> [解くべき問題]:
**1.** 価格・収益計画に関する本文について、次の問いに答えてください。
(a) 大企業製造業の販売価格判断D.I.の低下は何四半期連続か。
(b) 全規模・全産業ベースの19年度想定ドル円レートはいくらか。
(c) 20年度収益計画(全規模全産業)の経常利益は前年比でどうなっているか。
**2.** 価格・収益計画に関する本文を、最後の文の後から書き進めてください。
━━ 読む本文
先行きの需給については、国内需給は製造業で2ポイント低下、非製造業で3ポイント低下が見込まれている。また、製造業の海外需給も横ばいが見込まれており、先行きにかけて内外需要が底入れすることは想定されていない。
(価格判断:販売価格引き下げの動きが継続)
大企業製造業の販売価格判断D.I. (上昇-下落)は前回から1ポイント低下、非製造業は3ポイント低下した。製造業のD.I.低下は6四半期連続となっており、水準としてもマイナス幅を拡大している。需給の停滞・減少が販売価格引き下げに繋がっている模様だ。

仕入価格判断D.I.は製造業で1ポイント低下、非製造業では横ばいに留まった。製造業では、販売価格D.I.、仕入価格D.I.がともに若干低下した結果、差し引きであるマージンは横ばいとなっている(非製造業のマージンは縮小)。
 
販売価格判断D.I.の3ヵ月後の先行きは、製造業で3ポイント低下、非製造業では横ばいが見込まれている。人手不足に伴う賃金上昇圧力が続いているが、企業の販売価格引き上げの動きが回復する兆しは見えない。一方、仕入価格判断D.I.の先行きは製造業で2ポイントの上昇、非製造業でも1ポイントの上昇となっていることから、ともにマージンがやや悪化するとの見通しが示されている(図表5)。
(図表4)製商品需給判断DI(大企業・製造業)/(図表5) 仕入・販売価格DI(大企業・製造業)

4.売上・利益計画

4.売上・利益計画: 19年度収益計画は下方修正、20年度は下方修正リスク大

2019年度収益計画(全規模全産業)は、売上高が前年比0.7%減(前回は0.1%減)、経常利益が7.6%減(前回は7.5%減)となった。前回調査では、下方修正によって年度として減収減益計画となっていたが、今回さらにマイナス幅が拡大した。

経常利益計画は6月・9月・12月調査に続いての下方修正となったが、例年、利益計画は当初に保守的な計画が出され、9月調査以降は上方修正が続く傾向があるため、稀な動きと言える(図表8)。今年度半ばにかけて米中貿易摩擦が激化、10月に消費税率が引き上げられ、今年に入ってからは新型コロナ情勢が悪化と、企業の経営環境に対する逆風が続き、想定以上に収益が押し下げられたようだ。
 
なお、今回初めて公表された全規模・全産業ベースの19年度想定ドル円レートは108.67円と、ほぼ実績(108.74円)通りであった。
 
また、今回から集計・公表された20年度収益計画(全規模全産業)は、売上高が前年比0.1%増、経常利益が同2.5%減と、増収・減益計画になっている。
━━━━
━━ 提供情報
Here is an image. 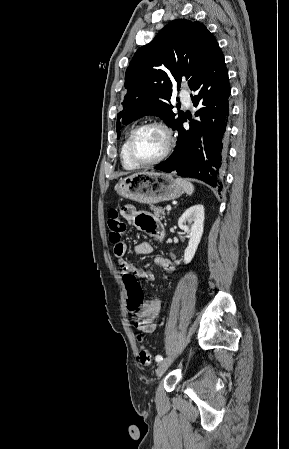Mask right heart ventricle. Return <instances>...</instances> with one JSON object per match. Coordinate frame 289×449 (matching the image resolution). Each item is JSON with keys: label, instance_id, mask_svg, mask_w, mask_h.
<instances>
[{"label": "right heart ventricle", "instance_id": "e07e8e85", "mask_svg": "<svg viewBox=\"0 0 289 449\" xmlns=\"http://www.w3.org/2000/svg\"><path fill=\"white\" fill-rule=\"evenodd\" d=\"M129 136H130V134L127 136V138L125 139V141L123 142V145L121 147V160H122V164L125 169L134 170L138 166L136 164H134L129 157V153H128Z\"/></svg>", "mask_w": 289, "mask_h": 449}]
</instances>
━━━━
━━ 提供情報
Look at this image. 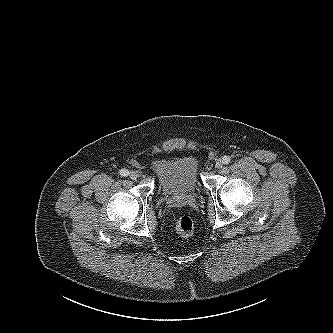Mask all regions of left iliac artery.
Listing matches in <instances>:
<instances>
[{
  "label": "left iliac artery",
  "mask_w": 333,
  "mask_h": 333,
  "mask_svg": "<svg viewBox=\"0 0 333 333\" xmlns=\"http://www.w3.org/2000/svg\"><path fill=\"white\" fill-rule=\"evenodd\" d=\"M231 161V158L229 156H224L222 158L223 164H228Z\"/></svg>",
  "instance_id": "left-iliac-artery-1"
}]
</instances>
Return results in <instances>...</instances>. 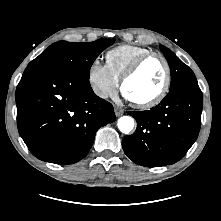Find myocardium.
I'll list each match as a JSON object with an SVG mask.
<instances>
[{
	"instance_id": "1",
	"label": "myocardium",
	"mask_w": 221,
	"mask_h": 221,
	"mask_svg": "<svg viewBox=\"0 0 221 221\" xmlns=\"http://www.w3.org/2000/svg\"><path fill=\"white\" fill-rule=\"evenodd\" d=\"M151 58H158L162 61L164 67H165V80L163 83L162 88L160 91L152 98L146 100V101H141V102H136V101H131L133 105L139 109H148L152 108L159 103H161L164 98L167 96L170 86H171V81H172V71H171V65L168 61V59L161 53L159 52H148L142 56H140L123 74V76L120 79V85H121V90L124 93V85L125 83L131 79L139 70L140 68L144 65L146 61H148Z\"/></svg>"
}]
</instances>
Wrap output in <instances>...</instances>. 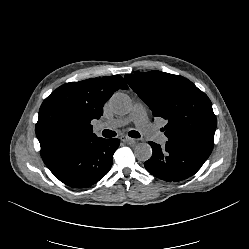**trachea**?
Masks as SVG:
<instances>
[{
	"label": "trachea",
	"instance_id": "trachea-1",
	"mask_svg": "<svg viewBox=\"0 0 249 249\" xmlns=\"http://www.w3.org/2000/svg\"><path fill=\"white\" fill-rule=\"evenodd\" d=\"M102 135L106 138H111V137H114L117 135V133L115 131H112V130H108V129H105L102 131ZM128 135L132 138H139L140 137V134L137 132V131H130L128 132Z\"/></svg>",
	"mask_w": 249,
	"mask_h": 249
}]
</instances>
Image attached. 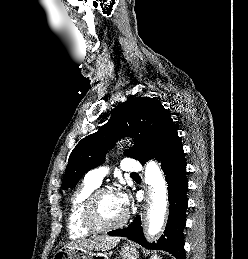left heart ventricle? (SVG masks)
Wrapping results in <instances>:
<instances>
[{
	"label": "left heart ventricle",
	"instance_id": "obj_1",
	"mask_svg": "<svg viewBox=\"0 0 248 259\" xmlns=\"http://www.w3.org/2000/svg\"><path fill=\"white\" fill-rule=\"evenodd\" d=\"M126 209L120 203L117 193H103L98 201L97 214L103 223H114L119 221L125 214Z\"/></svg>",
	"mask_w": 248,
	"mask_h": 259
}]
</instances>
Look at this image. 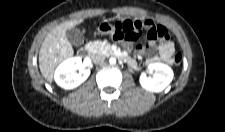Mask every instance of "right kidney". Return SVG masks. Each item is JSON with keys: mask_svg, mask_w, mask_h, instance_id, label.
━━━━
> [各問の解答]:
**1.**
(a) 6四半期連続
(b) 108.67円
(c) 2.5%減

**2.**
例年、経常利益計画は年度始時点では保守的に見積もられ、マイナスでスタートする傾向が強い(直近5年平均では前年比1.0%減)が、今回の計画は例年の年度始時点と比べてもマイナス幅がやや大きい(図表8)。

なお、20年度想定ドル円レート(全規模・全産業ベース)は107.98 円(上期107.95円、下期108.02円)と、足下の実勢並みの推移が見込まれている。
 
上記のとおり、2020年度計画では、例年よりもやや大きめの減益幅が見込まれている。ただし、新型コロナウィルスの今後の感染拡大度合いや終息時期といった先行きが極めて不透明であるため、現段階では具体的な計画に落とし込めず、とりあえず例年並みの収益計画とした企業も多いとみられる。今後、情勢の悪化が反映されることで、収益計画が大きく下方修正されるリスクが高い。
(図表6) 売上高計画
(図表7) 経常利益計画
(図表8) 経常利益計画(全規模・全産業)

5.設備投資・雇用

5.設備投資・雇用:人手不足感は経済停滞でやや緩和、設備投資計画は堅調維持

生産・営業用設備判断D.I.(「過剰」-「不足」)は全規模全産業で前回から2ポイント上昇の▲1となった。また、雇用人員判断D.I.(「過剰」-「不足」)も前回から3ポイント上昇の▲28となり、不足度合いを示すマイナス幅は2017年9月以来の小幅となった。このように、従来課題となってきた人手不足感が今回やや緩和したのは、新型コロナの感染拡大に伴って経済活動が停滞したことによって、労働需要が減少した結果とみられる。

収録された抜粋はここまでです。